— Start of Provided records —

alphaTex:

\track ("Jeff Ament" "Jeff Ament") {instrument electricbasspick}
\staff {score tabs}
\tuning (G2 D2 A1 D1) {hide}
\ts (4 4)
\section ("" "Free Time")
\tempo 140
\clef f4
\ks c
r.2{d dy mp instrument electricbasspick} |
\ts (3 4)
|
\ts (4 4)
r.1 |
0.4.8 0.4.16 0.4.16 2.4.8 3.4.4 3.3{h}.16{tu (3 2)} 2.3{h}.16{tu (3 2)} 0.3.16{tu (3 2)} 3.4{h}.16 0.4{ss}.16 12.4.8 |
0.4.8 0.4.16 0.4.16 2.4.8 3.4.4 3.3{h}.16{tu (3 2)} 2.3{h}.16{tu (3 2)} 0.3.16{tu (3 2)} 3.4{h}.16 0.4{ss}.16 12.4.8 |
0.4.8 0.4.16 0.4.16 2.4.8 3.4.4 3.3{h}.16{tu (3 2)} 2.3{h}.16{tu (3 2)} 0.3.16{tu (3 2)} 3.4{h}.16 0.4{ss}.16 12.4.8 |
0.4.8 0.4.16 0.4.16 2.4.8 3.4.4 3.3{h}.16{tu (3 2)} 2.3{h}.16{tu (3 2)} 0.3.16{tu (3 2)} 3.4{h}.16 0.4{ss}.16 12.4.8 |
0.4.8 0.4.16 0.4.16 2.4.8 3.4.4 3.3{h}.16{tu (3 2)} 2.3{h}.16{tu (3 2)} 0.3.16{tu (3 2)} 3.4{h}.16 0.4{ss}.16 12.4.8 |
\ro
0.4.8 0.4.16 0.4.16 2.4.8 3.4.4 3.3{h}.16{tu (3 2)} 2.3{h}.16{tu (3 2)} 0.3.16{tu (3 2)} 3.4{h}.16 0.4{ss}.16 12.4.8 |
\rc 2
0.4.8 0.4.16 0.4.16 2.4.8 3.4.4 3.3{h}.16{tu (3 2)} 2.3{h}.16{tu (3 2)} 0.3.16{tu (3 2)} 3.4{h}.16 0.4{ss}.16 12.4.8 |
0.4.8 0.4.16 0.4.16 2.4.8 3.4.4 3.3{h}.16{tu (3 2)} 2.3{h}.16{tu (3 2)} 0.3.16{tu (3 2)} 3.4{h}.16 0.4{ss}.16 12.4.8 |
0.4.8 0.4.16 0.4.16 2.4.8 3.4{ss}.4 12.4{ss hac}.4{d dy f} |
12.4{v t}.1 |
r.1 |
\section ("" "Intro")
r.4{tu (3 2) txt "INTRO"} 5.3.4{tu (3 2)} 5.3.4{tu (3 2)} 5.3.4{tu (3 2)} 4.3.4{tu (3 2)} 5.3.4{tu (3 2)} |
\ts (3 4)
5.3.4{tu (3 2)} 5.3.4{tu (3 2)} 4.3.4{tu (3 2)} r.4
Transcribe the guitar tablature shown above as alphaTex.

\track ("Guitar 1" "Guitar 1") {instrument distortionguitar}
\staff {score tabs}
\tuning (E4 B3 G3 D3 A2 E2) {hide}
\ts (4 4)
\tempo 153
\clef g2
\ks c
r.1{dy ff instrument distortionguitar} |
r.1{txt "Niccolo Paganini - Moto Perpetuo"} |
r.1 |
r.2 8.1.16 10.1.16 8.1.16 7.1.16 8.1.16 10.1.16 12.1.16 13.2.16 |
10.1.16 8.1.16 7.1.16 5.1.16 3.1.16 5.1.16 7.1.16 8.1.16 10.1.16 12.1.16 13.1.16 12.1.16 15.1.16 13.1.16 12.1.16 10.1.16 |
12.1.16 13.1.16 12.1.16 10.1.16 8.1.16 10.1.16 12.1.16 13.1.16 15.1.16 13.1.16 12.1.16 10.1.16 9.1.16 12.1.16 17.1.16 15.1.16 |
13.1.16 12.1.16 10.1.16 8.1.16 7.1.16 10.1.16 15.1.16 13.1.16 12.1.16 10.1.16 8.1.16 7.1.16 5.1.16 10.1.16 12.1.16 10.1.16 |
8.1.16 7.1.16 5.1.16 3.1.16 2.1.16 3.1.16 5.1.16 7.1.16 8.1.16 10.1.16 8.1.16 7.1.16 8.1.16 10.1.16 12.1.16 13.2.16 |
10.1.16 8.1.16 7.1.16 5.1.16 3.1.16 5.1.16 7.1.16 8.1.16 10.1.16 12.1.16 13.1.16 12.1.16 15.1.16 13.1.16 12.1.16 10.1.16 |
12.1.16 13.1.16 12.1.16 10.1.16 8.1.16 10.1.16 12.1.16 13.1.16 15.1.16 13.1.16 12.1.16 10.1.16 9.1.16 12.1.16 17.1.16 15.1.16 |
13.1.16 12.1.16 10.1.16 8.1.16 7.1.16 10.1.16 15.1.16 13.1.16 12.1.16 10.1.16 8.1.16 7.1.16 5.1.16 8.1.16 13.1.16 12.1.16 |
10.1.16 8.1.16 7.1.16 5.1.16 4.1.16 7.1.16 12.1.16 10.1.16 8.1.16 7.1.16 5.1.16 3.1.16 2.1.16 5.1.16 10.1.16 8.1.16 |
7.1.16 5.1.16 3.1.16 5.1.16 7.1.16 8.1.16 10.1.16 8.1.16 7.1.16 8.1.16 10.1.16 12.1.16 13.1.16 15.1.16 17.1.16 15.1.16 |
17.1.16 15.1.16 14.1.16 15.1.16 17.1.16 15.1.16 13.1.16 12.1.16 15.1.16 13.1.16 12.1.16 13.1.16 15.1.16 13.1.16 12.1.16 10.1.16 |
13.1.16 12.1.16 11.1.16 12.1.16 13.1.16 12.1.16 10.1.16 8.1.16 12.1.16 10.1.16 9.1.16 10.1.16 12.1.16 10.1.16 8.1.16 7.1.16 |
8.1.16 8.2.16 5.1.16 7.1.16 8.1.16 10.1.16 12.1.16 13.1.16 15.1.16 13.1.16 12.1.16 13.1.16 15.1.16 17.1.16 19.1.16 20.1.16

— End of Provided records —

== What the task asks ==
Print every line of the data above verbatim, without changing anything.

== Solution to this exercise ==
alphaTex:

\track ("Jeff Ament" "Jeff Ament") {instrument electricbasspick}
\staff {score tabs}
\tuning (G2 D2 A1 D1) {hide}
\ts (4 4)
\section ("" "Free Time")
\tempo 140
\clef f4
\ks c
r.2{d dy mp instrument electricbasspick} |
\ts (3 4)
|
\ts (4 4)
r.1 |
0.4.8 0.4.16 0.4.16 2.4.8 3.4.4 3.3{h}.16{tu (3 2)} 2.3{h}.16{tu (3 2)} 0.3.16{tu (3 2)} 3.4{h}.16 0.4{ss}.16 12.4.8 |
0.4.8 0.4.16 0.4.16 2.4.8 3.4.4 3.3{h}.16{tu (3 2)} 2.3{h}.16{tu (3 2)} 0.3.16{tu (3 2)} 3.4{h}.16 0.4{ss}.16 12.4.8 |
0.4.8 0.4.16 0.4.16 2.4.8 3.4.4 3.3{h}.16{tu (3 2)} 2.3{h}.16{tu (3 2)} 0.3.16{tu (3 2)} 3.4{h}.16 0.4{ss}.16 12.4.8 |
0.4.8 0.4.16 0.4.16 2.4.8 3.4.4 3.3{h}.16{tu (3 2)} 2.3{h}.16{tu (3 2)} 0.3.16{tu (3 2)} 3.4{h}.16 0.4{ss}.16 12.4.8 |
0.4.8 0.4.16 0.4.16 2.4.8 3.4.4 3.3{h}.16{tu (3 2)} 2.3{h}.16{tu (3 2)} 0.3.16{tu (3 2)} 3.4{h}.16 0.4{ss}.16 12.4.8 |
\ro
0.4.8 0.4.16 0.4.16 2.4.8 3.4.4 3.3{h}.16{tu (3 2)} 2.3{h}.16{tu (3 2)} 0.3.16{tu (3 2)} 3.4{h}.16 0.4{ss}.16 12.4.8 |
\rc 2
0.4.8 0.4.16 0.4.16 2.4.8 3.4.4 3.3{h}.16{tu (3 2)} 2.3{h}.16{tu (3 2)} 0.3.16{tu (3 2)} 3.4{h}.16 0.4{ss}.16 12.4.8 |
0.4.8 0.4.16 0.4.16 2.4.8 3.4.4 3.3{h}.16{tu (3 2)} 2.3{h}.16{tu (3 2)} 0.3.16{tu (3 2)} 3.4{h}.16 0.4{ss}.16 12.4.8 |
0.4.8 0.4.16 0.4.16 2.4.8 3.4{ss}.4 12.4{ss hac}.4{d dy f} |
12.4{v t}.1 |
r.1 |
\section ("" "Intro")
r.4{tu (3 2) txt "INTRO"} 5.3.4{tu (3 2)} 5.3.4{tu (3 2)} 5.3.4{tu (3 2)} 4.3.4{tu (3 2)} 5.3.4{tu (3 2)} |
\ts (3 4)
5.3.4{tu (3 2)} 5.3.4{tu (3 2)} 4.3.4{tu (3 2)} r.4
Transcribe the guitar tablature shown above as alphaTex.

\track ("Guitar 1" "Guitar 1") {instrument distortionguitar}
\staff {score tabs}
\tuning (E4 B3 G3 D3 A2 E2) {hide}
\ts (4 4)
\tempo 153
\clef g2
\ks c
r.1{dy ff instrument distortionguitar} |
r.1{txt "Niccolo Paganini - Moto Perpetuo"} |
r.1 |
r.2 8.1.16 10.1.16 8.1.16 7.1.16 8.1.16 10.1.16 12.1.16 13.2.16 |
10.1.16 8.1.16 7.1.16 5.1.16 3.1.16 5.1.16 7.1.16 8.1.16 10.1.16 12.1.16 13.1.16 12.1.16 15.1.16 13.1.16 12.1.16 10.1.16 |
12.1.16 13.1.16 12.1.16 10.1.16 8.1.16 10.1.16 12.1.16 13.1.16 15.1.16 13.1.16 12.1.16 10.1.16 9.1.16 12.1.16 17.1.16 15.1.16 |
13.1.16 12.1.16 10.1.16 8.1.16 7.1.16 10.1.16 15.1.16 13.1.16 12.1.16 10.1.16 8.1.16 7.1.16 5.1.16 10.1.16 12.1.16 10.1.16 |
8.1.16 7.1.16 5.1.16 3.1.16 2.1.16 3.1.16 5.1.16 7.1.16 8.1.16 10.1.16 8.1.16 7.1.16 8.1.16 10.1.16 12.1.16 13.2.16 |
10.1.16 8.1.16 7.1.16 5.1.16 3.1.16 5.1.16 7.1.16 8.1.16 10.1.16 12.1.16 13.1.16 12.1.16 15.1.16 13.1.16 12.1.16 10.1.16 |
12.1.16 13.1.16 12.1.16 10.1.16 8.1.16 10.1.16 12.1.16 13.1.16 15.1.16 13.1.16 12.1.16 10.1.16 9.1.16 12.1.16 17.1.16 15.1.16 |
13.1.16 12.1.16 10.1.16 8.1.16 7.1.16 10.1.16 15.1.16 13.1.16 12.1.16 10.1.16 8.1.16 7.1.16 5.1.16 8.1.16 13.1.16 12.1.16 |
10.1.16 8.1.16 7.1.16 5.1.16 4.1.16 7.1.16 12.1.16 10.1.16 8.1.16 7.1.16 5.1.16 3.1.16 2.1.16 5.1.16 10.1.16 8.1.16 |
7.1.16 5.1.16 3.1.16 5.1.16 7.1.16 8.1.16 10.1.16 8.1.16 7.1.16 8.1.16 10.1.16 12.1.16 13.1.16 15.1.16 17.1.16 15.1.16 |
17.1.16 15.1.16 14.1.16 15.1.16 17.1.16 15.1.16 13.1.16 12.1.16 15.1.16 13.1.16 12.1.16 13.1.16 15.1.16 13.1.16 12.1.16 10.1.16 |
13.1.16 12.1.16 11.1.16 12.1.16 13.1.16 12.1.16 10.1.16 8.1.16 12.1.16 10.1.16 9.1.16 10.1.16 12.1.16 10.1.16 8.1.16 7.1.16 |
8.1.16 8.2.16 5.1.16 7.1.16 8.1.16 10.1.16 12.1.16 13.1.16 15.1.16 13.1.16 12.1.16 13.1.16 15.1.16 17.1.16 19.1.16 20.1.16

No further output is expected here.